Working data:

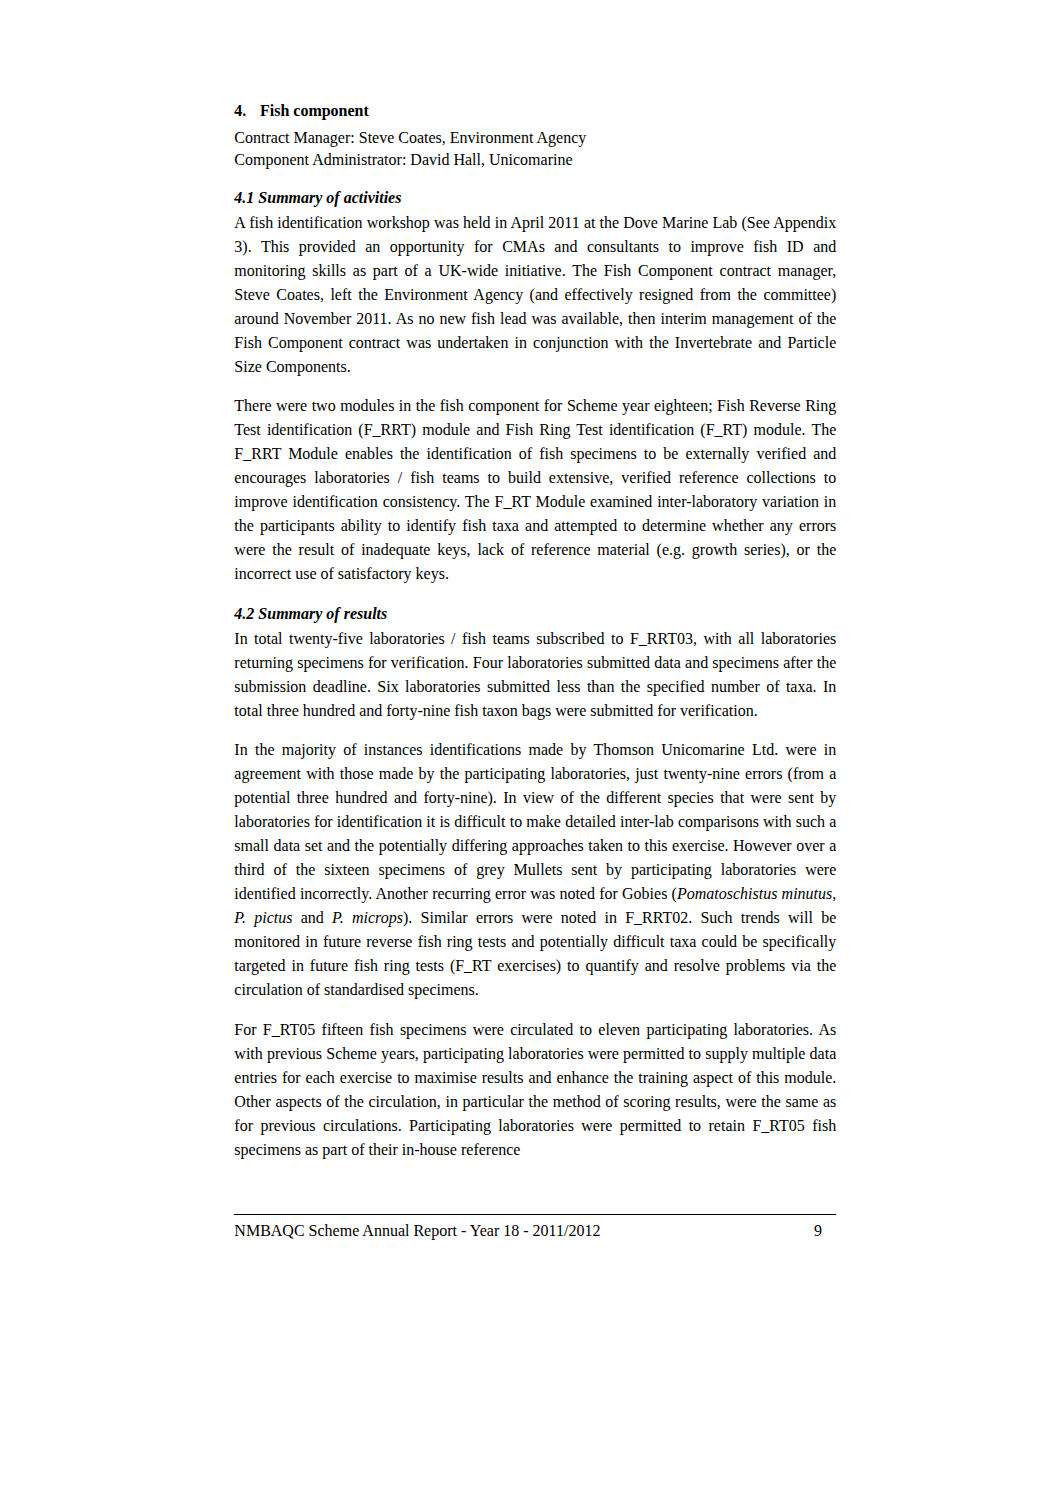4. Fish component
Contract Manager: Steve Coates, Environment Agency
Component Administrator: David Hall, Unicomarine
4.1 Summary of activities
A fish identification workshop was held in April 2011 at the Dove Marine Lab (See Appendix 3). This provided an opportunity for CMAs and consultants to improve fish ID and monitoring skills as part of a UK-wide initiative. The Fish Component contract manager, Steve Coates, left the Environment Agency (and effectively resigned from the committee) around November 2011. As no new fish lead was available, then interim management of the Fish Component contract was undertaken in conjunction with the Invertebrate and Particle Size Components.
There were two modules in the fish component for Scheme year eighteen; Fish Reverse Ring Test identification (F_RRT) module and Fish Ring Test identification (F_RT) module. The F_RRT Module enables the identification of fish specimens to be externally verified and encourages laboratories / fish teams to build extensive, verified reference collections to improve identification consistency. The F_RT Module examined inter-laboratory variation in the participants ability to identify fish taxa and attempted to determine whether any errors were the result of inadequate keys, lack of reference material (e.g. growth series), or the incorrect use of satisfactory keys.
4.2 Summary of results
In total twenty-five laboratories / fish teams subscribed to F_RRT03, with all laboratories returning specimens for verification. Four laboratories submitted data and specimens after the submission deadline. Six laboratories submitted less than the specified number of taxa. In total three hundred and forty-nine fish taxon bags were submitted for verification.
In the majority of instances identifications made by Thomson Unicomarine Ltd. were in agreement with those made by the participating laboratories, just twenty-nine errors (from a potential three hundred and forty-nine). In view of the different species that were sent by laboratories for identification it is difficult to make detailed inter-lab comparisons with such a small data set and the potentially differing approaches taken to this exercise. However over a third of the sixteen specimens of grey Mullets sent by participating laboratories were identified incorrectly. Another recurring error was noted for Gobies (Pomatoschistus minutus, P. pictus and P. microps). Similar errors were noted in F_RRT02. Such trends will be monitored in future reverse fish ring tests and potentially difficult taxa could be specifically targeted in future fish ring tests (F_RT exercises) to quantify and resolve problems via the circulation of standardised specimens.
For F_RT05 fifteen fish specimens were circulated to eleven participating laboratories. As with previous Scheme years, participating laboratories were permitted to supply multiple data entries for each exercise to maximise results and enhance the training aspect of this module. Other aspects of the circulation, in particular the method of scoring results, were the same as for previous circulations. Participating laboratories were permitted to retain F_RT05 fish specimens as part of their in-house reference
NMBAQC Scheme Annual Report - Year 18 - 2011/2012 9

Exercise brief: Return an exact transcription of the entries above, excluding each image.

Solution to this exercise:
4. Fish component
Contract Manager: Steve Coates, Environment Agency
Component Administrator: David Hall, Unicomarine
4.1 Summary of activities
A fish identification workshop was held in April 2011 at the Dove Marine Lab (See Appendix 3). This provided an opportunity for CMAs and consultants to improve fish ID and monitoring skills as part of a UK-wide initiative. The Fish Component contract manager, Steve Coates, left the Environment Agency (and effectively resigned from the committee) around November 2011. As no new fish lead was available, then interim management of the Fish Component contract was undertaken in conjunction with the Invertebrate and Particle Size Components.
There were two modules in the fish component for Scheme year eighteen; Fish Reverse Ring Test identification (F_RRT) module and Fish Ring Test identification (F_RT) module. The F_RRT Module enables the identification of fish specimens to be externally verified and encourages laboratories / fish teams to build extensive, verified reference collections to improve identification consistency. The F_RT Module examined inter-laboratory variation in the participants ability to identify fish taxa and attempted to determine whether any errors were the result of inadequate keys, lack of reference material (e.g. growth series), or the incorrect use of satisfactory keys.
4.2 Summary of results
In total twenty-five laboratories / fish teams subscribed to F_RRT03, with all laboratories returning specimens for verification. Four laboratories submitted data and specimens after the submission deadline. Six laboratories submitted less than the specified number of taxa. In total three hundred and forty-nine fish taxon bags were submitted for verification.
In the majority of instances identifications made by Thomson Unicomarine Ltd. were in agreement with those made by the participating laboratories, just twenty-nine errors (from a potential three hundred and forty-nine). In view of the different species that were sent by laboratories for identification it is difficult to make detailed inter-lab comparisons with such a small data set and the potentially differing approaches taken to this exercise. However over a third of the sixteen specimens of grey Mullets sent by participating laboratories were identified incorrectly. Another recurring error was noted for Gobies (Pomatoschistus minutus, P. pictus and P. microps). Similar errors were noted in F_RRT02. Such trends will be monitored in future reverse fish ring tests and potentially difficult taxa could be specifically targeted in future fish ring tests (F_RT exercises) to quantify and resolve problems via the circulation of standardised specimens.
For F_RT05 fifteen fish specimens were circulated to eleven participating laboratories. As with previous Scheme years, participating laboratories were permitted to supply multiple data entries for each exercise to maximise results and enhance the training aspect of this module. Other aspects of the circulation, in particular the method of scoring results, were the same as for previous circulations. Participating laboratories were permitted to retain F_RT05 fish specimens as part of their in-house reference
NMBAQC Scheme Annual Report - Year 18 - 2011/2012 9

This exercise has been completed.